Cryan und Müller: Reputationsprobleme mitschuldig an Rauswürfen
Kommen Sie gelegentlich in Erklärungsnöte, wozu eigentlich Pressearbeit gebraucht wird? Dann sollten Sie Ihrem Chef die heutige Bild-Zeitung auf den Tisch legen. Sehr plakativ zeigt das Blatt „Müllers 4 größte Fehler“, davon zwei Kommunikationsfehler des abgängigen VW-Chefs. Bei John Cryan von der Deutschen Bank war es nichts anders. Ihm wurde unter anderem die weiterhin schlechte Reputation angelastet.
Müller und Cryan sind nicht alleine. Die Beurteilung der Managerleistung ist immer weniger von der tatsächlichen Performance abhängig. Die mediale Perzeption der Leistung entscheidet immer stärker über die Zukunft von Managerkarrieren, so eine Studie der Unternehmensberatung Roland Berger. Das ist keine gute Nachricht, denn zeitgleich wird das mediale Umfeld herausfordernder: Im „Global Risk Management Survey“ des britischen Versicherers AON rangiert die Gefahr für Ruf und Marke auf Platz 1 im Ranking der größten Risiken für das Unternehmen. AON hatte die Umfrage 2015 in 40 Ländern durchgeführt. Dabei sehen sich 84 Prozent der CEOs in der Verantwortung für die Reputation ihres Hauses, ergab eine Umfrage des „Economist“ aus dem Jahr 2005. So gesehen hat es mit Cryan und Müller die Richtigen im Vorstand getroffen. Das ist allerdings wenig tröstend für die Herren.
Für alle anderen sind die Abgänge ein Warnsignal. Reputation ist eine wesentliche Voraussetzung für geschäftlichen Erfolg. Sie entscheidet mit, ob ein Unternehmen gesellschaftliche Akzeptanz für sein Geschäftsmodell erhält. Nicht umsonst müht sich Mark Zuckerberg derzeit weltweit, die Wogen im Datenskandal zu glätten. Ironischerweise werden ihm die User und Werbetreibenden treu bleiben. Fürchten muss er sich vor regulatorischen Eingriffen in sein Geschäftsmodell, weil sich Politiker weltweit berufen fühlen, sich schützend vor ihre Bürger zu stellen – schließlich ist die mediale Empörung derzeit hoch und muss durch Politik bedient werden. Dieses Phänomen kennt Cryan durch die Bankenregulierung bereits, und Müller ist es nicht gelungen, diese Gefahr für die Automobilbranche – und damit für VW – zu entschärfen.
Exzellente Reputation steigert das jährliche Wachstum um 3,8 Prozentpunkte
Dass Reputation über wirtschaftlichen Erfolg entscheidet, zeigt zudem eine Studie des Faktenkontors.
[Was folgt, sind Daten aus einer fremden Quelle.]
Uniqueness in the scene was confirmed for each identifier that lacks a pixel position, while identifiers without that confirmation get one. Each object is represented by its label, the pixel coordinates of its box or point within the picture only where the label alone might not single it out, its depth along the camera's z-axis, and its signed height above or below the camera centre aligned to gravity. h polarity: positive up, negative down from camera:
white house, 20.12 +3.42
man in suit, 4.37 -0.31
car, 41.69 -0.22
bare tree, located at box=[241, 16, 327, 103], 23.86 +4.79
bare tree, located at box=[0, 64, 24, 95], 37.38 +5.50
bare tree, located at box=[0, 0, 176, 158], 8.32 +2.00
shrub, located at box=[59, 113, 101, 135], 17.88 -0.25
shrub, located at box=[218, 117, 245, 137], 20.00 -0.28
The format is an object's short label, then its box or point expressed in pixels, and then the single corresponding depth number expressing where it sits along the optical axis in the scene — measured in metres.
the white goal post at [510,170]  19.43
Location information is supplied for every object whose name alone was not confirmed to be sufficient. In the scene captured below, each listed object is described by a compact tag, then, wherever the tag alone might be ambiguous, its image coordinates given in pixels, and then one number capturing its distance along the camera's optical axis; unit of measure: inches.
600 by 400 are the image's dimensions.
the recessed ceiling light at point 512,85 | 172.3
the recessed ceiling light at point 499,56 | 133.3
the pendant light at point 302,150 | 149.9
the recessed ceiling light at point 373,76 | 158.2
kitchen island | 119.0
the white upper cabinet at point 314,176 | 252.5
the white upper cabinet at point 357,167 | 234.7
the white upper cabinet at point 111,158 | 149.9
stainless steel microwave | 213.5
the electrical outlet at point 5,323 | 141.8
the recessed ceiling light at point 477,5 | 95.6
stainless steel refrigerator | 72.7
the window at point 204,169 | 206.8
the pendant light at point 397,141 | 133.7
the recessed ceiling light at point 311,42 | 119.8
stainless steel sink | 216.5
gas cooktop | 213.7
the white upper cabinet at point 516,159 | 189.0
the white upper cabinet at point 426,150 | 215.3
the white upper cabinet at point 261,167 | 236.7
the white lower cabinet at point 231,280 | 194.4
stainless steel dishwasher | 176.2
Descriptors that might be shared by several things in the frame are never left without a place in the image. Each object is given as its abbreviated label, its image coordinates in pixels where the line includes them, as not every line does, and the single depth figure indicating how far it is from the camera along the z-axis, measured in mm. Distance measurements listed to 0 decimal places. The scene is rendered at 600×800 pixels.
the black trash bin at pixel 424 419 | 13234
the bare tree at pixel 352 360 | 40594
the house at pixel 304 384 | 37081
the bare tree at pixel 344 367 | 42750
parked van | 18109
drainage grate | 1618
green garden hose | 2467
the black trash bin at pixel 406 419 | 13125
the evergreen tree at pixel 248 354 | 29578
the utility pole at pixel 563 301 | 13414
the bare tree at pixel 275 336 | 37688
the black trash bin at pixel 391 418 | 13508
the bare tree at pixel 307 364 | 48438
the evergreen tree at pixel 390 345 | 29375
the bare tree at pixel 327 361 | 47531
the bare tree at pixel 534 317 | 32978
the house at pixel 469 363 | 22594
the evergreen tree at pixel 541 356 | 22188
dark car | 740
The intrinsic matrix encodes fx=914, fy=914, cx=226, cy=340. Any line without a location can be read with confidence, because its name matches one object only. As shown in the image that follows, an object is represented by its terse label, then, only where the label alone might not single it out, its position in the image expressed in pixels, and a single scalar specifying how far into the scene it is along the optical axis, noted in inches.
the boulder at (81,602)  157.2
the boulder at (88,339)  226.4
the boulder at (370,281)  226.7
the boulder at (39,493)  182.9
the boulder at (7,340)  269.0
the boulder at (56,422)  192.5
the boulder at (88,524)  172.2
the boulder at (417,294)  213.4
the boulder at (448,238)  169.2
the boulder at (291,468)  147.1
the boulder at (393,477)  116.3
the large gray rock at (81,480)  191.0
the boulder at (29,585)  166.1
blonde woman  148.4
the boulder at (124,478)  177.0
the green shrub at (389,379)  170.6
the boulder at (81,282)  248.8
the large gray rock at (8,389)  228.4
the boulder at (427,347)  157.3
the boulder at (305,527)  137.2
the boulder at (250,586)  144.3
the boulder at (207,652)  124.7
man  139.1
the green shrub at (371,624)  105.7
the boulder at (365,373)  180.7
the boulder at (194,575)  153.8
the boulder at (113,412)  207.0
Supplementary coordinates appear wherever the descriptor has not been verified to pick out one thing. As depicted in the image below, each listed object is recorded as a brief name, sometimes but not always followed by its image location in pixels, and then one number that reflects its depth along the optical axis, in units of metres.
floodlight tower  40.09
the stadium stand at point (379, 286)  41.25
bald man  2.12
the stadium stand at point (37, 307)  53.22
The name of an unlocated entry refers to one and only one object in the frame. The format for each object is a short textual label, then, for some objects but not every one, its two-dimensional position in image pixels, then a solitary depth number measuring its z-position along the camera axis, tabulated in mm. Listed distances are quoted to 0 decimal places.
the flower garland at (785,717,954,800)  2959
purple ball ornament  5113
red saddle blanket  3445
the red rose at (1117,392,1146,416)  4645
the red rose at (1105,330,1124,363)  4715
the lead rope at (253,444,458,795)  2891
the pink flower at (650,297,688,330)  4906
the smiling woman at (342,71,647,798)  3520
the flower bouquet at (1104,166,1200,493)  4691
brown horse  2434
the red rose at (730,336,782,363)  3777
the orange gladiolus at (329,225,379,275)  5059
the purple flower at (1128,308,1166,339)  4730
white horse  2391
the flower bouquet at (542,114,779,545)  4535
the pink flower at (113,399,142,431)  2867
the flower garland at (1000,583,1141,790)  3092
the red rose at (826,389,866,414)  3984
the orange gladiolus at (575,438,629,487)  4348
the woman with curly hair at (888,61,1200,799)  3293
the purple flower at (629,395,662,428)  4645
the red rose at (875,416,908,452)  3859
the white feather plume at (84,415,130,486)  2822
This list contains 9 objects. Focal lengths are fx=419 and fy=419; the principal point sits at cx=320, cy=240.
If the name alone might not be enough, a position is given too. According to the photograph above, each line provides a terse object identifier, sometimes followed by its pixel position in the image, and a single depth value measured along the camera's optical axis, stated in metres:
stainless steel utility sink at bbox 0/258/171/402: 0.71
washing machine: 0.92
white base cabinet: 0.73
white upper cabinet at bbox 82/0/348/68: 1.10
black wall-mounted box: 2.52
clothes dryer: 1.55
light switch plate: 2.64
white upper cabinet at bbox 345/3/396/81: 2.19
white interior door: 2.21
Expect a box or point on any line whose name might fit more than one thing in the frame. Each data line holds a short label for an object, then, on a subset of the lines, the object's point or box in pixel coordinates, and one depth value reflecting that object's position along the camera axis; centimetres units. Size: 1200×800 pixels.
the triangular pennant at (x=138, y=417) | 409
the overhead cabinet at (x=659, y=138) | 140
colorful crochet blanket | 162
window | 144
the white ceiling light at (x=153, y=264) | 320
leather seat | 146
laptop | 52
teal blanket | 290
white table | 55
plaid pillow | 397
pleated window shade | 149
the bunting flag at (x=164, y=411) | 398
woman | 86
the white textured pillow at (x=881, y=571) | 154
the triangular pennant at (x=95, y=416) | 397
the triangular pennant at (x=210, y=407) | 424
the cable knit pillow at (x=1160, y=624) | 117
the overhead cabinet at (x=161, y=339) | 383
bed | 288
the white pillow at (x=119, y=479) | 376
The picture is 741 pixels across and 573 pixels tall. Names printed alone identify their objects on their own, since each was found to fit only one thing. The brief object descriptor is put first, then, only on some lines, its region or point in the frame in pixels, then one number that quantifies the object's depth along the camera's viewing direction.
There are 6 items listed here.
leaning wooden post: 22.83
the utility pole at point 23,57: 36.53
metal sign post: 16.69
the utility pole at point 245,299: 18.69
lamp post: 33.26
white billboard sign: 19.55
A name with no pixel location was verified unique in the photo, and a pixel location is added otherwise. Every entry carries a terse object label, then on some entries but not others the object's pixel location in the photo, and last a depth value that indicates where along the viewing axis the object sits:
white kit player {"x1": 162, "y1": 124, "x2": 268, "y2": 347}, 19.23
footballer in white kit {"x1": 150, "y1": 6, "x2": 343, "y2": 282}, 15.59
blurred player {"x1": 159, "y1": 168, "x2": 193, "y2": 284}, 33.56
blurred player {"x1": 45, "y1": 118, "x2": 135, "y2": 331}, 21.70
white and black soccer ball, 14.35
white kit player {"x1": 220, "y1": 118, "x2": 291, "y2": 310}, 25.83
Firmen mit sehr guter Reputation haben ein um 3,8 Prozentpunkte höheres Wachstum als Firmen mit schlechter Reputation. Wenn man sich vor Augen führt, wie hoch die Investitionen in Wachstum in den Betrieben ist, bekommen wir eine Vorstellung davon, wie groß ein Budget für das strategische Reputationsmanagement sein sollte.
Um sich hier durchzusetzen, müssen Pressesprecherinnen und Pressesprecher allerdings in der Frage der strategischen Unternehmensführung auf Augenhöhe mit ihrer Geschäftsführung bzw. mit ihrem Vorstand agieren. Auch da gibt es leider Defizite.